*** Opening of PROVIDED ENTRIES ***
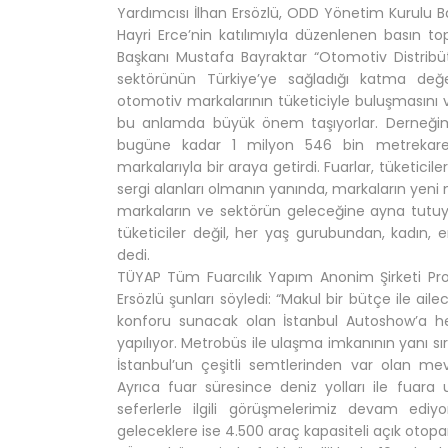
Yardımcısı İlhan Ersözlü, ODD Yönetim Kurulu 
Hayri Erce’nin katılımıyla düzenlenen basın to
Başkanı Mustafa Bayraktar “Otomotiv Distribü
sektörünün Türkiye’ye sağladığı katma değer
otomotiv markalarının tüketiciyle buluşmasını ve
bu anlamda büyük önem taşıyorlar. Derneğimizi
bugüne kadar 1 milyon 546 bin metrekare 
markalarıyla bir araya getirdi. Fuarlar, tüketicile
sergi alanları olmanın yanında, markaların yeni mod
markaların ve sektörün geleceğine ayna tutu
tüketiciler değil, her yaş gurubundan, kadın, 
dedi.
TÜYAP Tüm Fuarcılık Yapım Anonim Şirketi Pr
Ersözlü şunları söyledi: “Makul bir bütçe ile ai
konforu sunacak olan İstanbul Autoshow’a he
yapılıyor. Metrobüs ile ulaşma imkanının yanı sı
İstanbul’un çeşitli semtlerinden var olan mev
Ayrıca fuar süresince deniz yolları ile fuara
seferlerle ilgili görüşmelerimiz devam ediy
geleceklere ise 4.500 araç kapasiteli açık otopa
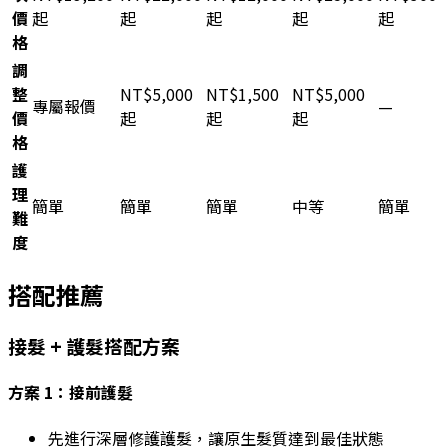
價
起
起
起
起
起
格
調
整
NT$5,000
NT$1,500
NT$5,000
專屬報價
—
價
起
起
起
格
護
理
簡單
簡單
簡單
中等
簡單
難
度
搭配推薦
接髮 + 護髮搭配方案
方案 1：接前護髮
先進行深層修護護髮，讓原生髮質達到最佳狀態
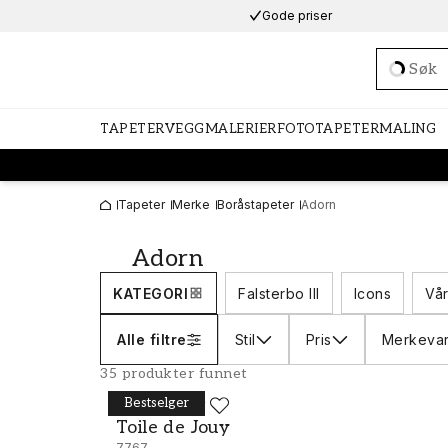
Gode priser
Loadi
TAPETER
VEGGMALERIER
FOTOTAPETER
MALING
Tapeter
Merke
Boråstapeter
Adorn
Adorn
KATEGORI
Falsterbo III
Icons
Vår
Alle filtre
Stil
Pris
Merkeva
35 produkter funnet
Bestselger
BORÅSTAPETER
Toile de Jouy - 7767
Toile de Jouy
7767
*** Close of PROVIDED ENTRIES ***
## EXERCISE BRIEF:
Reproduce all of the rows above, substituting "Damask" for each occurrence of "Toile de Jouy" and keeping everything else the same. Leave the pictures out of your answer.

## ANSWER BOX:
Yardımcısı İlhan Ersözlü, ODD Yönetim Kurulu 
Hayri Erce’nin katılımıyla düzenlenen basın to
Başkanı Mustafa Bayraktar “Otomotiv Distribü
sektörünün Türkiye’ye sağladığı katma değer
otomotiv markalarının tüketiciyle buluşmasını ve
bu anlamda büyük önem taşıyorlar. Derneğimizi
bugüne kadar 1 milyon 546 bin metrekare 
markalarıyla bir araya getirdi. Fuarlar, tüketicile
sergi alanları olmanın yanında, markaların yeni mod
markaların ve sektörün geleceğine ayna tutu
tüketiciler değil, her yaş gurubundan, kadın, 
dedi.
TÜYAP Tüm Fuarcılık Yapım Anonim Şirketi Pr
Ersözlü şunları söyledi: “Makul bir bütçe ile ai
konforu sunacak olan İstanbul Autoshow’a he
yapılıyor. Metrobüs ile ulaşma imkanının yanı sı
İstanbul’un çeşitli semtlerinden var olan mev
Ayrıca fuar süresince deniz yolları ile fuara
seferlerle ilgili görüşmelerimiz devam ediy
geleceklere ise 4.500 araç kapasiteli açık otopa
價
起
起
起
起
起
格
調
整
NT$5,000
NT$1,500
NT$5,000
專屬報價
—
價
起
起
起
格
護
理
簡單
簡單
簡單
中等
簡單
難
度
搭配推薦
接髮 + 護髮搭配方案
方案 1：接前護髮
先進行深層修護護髮，讓原生髮質達到最佳狀態
Gode priser
Loadi
TAPETER
VEGGMALERIER
FOTOTAPETER
MALING
Tapeter
Merke
Boråstapeter
Adorn
Adorn
KATEGORI
Falsterbo III
Icons
Vår
Alle filtre
Stil
Pris
Merkeva
35 produkter funnet
Bestselger
BORÅSTAPETER
Damask - 7767
Damask
7767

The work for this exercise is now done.